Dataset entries
---+---
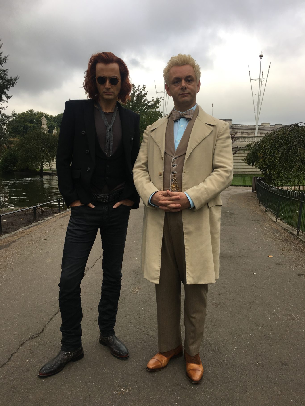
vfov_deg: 61.7
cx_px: 152
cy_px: 203
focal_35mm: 29
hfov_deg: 48.2
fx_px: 341
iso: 25
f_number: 2.2
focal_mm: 4.15
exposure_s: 1/239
---+---
_Aim of the exercise_. What belongs in the answer is each line above, reproduced exactly, and no picture.

_Answer area_.
vfov_deg: 61.7
cx_px: 152
cy_px: 203
focal_35mm: 29
hfov_deg: 48.2
fx_px: 341
iso: 25
f_number: 2.2
focal_mm: 4.15
exposure_s: 1/239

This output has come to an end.